Nuestro anfitrión había propuesto que nos sentáramos en torno a una fogata a azar salchichas y malvaviscos y a contar historias de miedo, como alguna vez hicimos cuando niños. Accedimos porque no había mucho de donde elegir, excepto tal vez, irnos a dormir. Aunque también porque, además de salchichas y malvaviscos, teníamos una buena reserva de cervezas enlatadas.

—Venga, estamos entre amigos —alentó José al tiempo que nos pasaba una lata de cerveza.

—De acuerdo —accedió Ramón. Destapó la cerveza y le dio un buen trago. A continuación, se tragó una salchicha asada, y entonces sí, se puso a contar—: Esta historia me la contó mi abuelo —empezó—, según él es un hecho real que le ocurrió a un conocido hace casi cincuenta años. Pues bien, él me dijo que en cierta ocasión un tipo se mudó a la casa de al lado. El hombre era campesino por necesidad y borracho por devoción. —Más allá de lo que los demás sospechábamos, Ramón era un buen narrador. Y pronto nos encontramos repantigándonos de diferentes maneras para escucharlo mejor—. Lepo le decían en la aldea, era amigo de todos y de ninguno. Era de esos tipos que, si le hablan contesta y si no, pues no. Mi abuelo lo conocía muy poco, se saludaban cuando se encontraban y de vez en cuando se pedían uno que otro pequeño favor, pero sin llegar a intimar demasiado.

»Hasta que en cierta ocasión se encontraron en una cantina. Mi abuelo dice que no recuerda cómo, pero la cosa es que terminaron bebiendo juntos y hablando como si fueran grandes amigos. Cuenta que hacia las dos de la mañana el cantinero los echó porque ya era muy noche y tenía que ir a dormirse.

»—Amigo —le dijo Lepo a mi abuelo cuando se quedaron solos a las puertas de la cantina—, creo que es hora de regresar a casa.

»—Igual pienso yo —repuso mi abuelo.

»De modo que los nuevos amigos, abrazados, se pusieron a caminar de regreso a casa. Pero no habían avanzado ni una manzana cuando Lepo se detuvo, tomó de los hombros a mi abuelo y le hizo una confesión.

»—Sépase don Jeremías —así se llamaba mi abuelo— que yo le vendí mi alma al diablo. No se la vendí por oro ni por mujeres, sino para que me cuide en noches como esta, en las que de tan borracho a veces ya ni sé dónde estoy. Así que no se me vaya a asustar, don Jere, si ve que algo que no es de este mundo me cuida o me lleva mientras regresamos a casa.

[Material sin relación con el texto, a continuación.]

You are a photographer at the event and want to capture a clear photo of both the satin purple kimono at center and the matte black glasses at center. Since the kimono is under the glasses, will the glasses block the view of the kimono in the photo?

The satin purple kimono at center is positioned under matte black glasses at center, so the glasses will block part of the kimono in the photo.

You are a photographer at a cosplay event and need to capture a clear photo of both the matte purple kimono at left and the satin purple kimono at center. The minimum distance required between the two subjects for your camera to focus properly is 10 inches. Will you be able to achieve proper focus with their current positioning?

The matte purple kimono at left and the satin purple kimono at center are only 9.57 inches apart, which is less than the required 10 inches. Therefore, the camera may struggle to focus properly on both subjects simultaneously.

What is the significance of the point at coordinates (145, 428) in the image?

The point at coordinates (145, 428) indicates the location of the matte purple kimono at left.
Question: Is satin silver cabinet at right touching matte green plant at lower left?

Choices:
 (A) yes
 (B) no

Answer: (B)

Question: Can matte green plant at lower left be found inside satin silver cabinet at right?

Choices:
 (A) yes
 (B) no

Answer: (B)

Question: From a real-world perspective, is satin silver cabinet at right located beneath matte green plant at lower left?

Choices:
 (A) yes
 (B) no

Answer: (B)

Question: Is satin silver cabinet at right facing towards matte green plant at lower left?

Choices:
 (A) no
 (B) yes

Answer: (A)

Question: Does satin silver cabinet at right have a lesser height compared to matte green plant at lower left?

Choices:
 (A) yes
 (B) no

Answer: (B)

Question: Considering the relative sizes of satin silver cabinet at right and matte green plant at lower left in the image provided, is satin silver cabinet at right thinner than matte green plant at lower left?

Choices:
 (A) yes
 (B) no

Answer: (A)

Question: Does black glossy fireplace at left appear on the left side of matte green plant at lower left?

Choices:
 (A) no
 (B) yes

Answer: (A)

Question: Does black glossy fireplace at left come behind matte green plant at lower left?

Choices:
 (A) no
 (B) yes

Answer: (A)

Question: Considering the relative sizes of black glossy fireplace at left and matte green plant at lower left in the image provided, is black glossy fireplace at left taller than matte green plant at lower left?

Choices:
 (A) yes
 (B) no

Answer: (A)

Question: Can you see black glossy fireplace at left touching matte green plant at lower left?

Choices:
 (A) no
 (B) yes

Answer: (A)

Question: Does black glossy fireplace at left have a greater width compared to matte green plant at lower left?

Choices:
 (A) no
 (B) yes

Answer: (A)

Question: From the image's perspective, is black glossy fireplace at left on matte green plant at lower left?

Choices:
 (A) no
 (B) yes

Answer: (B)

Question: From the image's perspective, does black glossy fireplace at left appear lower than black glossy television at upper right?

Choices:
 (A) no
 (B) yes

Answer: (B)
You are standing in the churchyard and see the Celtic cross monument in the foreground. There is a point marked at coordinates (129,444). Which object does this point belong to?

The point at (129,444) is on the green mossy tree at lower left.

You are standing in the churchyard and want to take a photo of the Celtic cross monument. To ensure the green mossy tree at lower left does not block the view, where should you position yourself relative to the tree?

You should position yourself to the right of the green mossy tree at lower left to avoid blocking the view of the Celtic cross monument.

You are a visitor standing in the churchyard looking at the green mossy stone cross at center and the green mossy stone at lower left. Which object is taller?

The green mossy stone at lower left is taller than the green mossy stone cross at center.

»Mi abuelo dice que no se echó a reír simplemente porque estaba muy borracho y porque Lepo había dicho todo eso en tono muy serio. Dicho eso, Lepo se echó a caminar y mi abuelo no tuvo otra opción que pegar una carrerita y ponérsele a la par. No dijeron mayor cosa mientras regresaban, me contó mi abuelo.

»Pero cuando iban a mitad de camino, mi abuelo se percató de que un perrito los seguía. Me dijo que no le prestó atención hasta que de un momento a otro pegó un estirón de varios centímetros.